Recorded data:
== Segment start ==

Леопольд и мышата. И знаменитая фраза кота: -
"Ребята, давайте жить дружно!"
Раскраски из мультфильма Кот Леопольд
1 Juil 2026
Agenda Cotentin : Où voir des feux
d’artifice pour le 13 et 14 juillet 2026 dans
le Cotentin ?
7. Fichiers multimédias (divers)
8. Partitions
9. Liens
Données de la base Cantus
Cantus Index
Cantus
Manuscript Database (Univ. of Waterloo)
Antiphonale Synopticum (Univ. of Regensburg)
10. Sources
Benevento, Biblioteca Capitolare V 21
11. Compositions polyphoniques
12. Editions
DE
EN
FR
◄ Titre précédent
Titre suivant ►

== Segment end ==

### Activity
Write out the entries in full, exactly as given.

### Answer section
Леопольд и мышата. И знаменитая фраза кота: -
"Ребята, давайте жить дружно!"
Раскраски из мультфильма Кот Леопольд
1 Juil 2026
Agenda Cotentin : Où voir des feux
d’artifice pour le 13 et 14 juillet 2026 dans
le Cotentin ?
7. Fichiers multimédias (divers)
8. Partitions
9. Liens
Données de la base Cantus
Cantus Index
Cantus
Manuscript Database (Univ. of Waterloo)
Antiphonale Synopticum (Univ. of Regensburg)
10. Sources
Benevento, Biblioteca Capitolare V 21
11. Compositions polyphoniques
12. Editions
DE
EN
FR
◄ Titre précédent
Titre suivant ►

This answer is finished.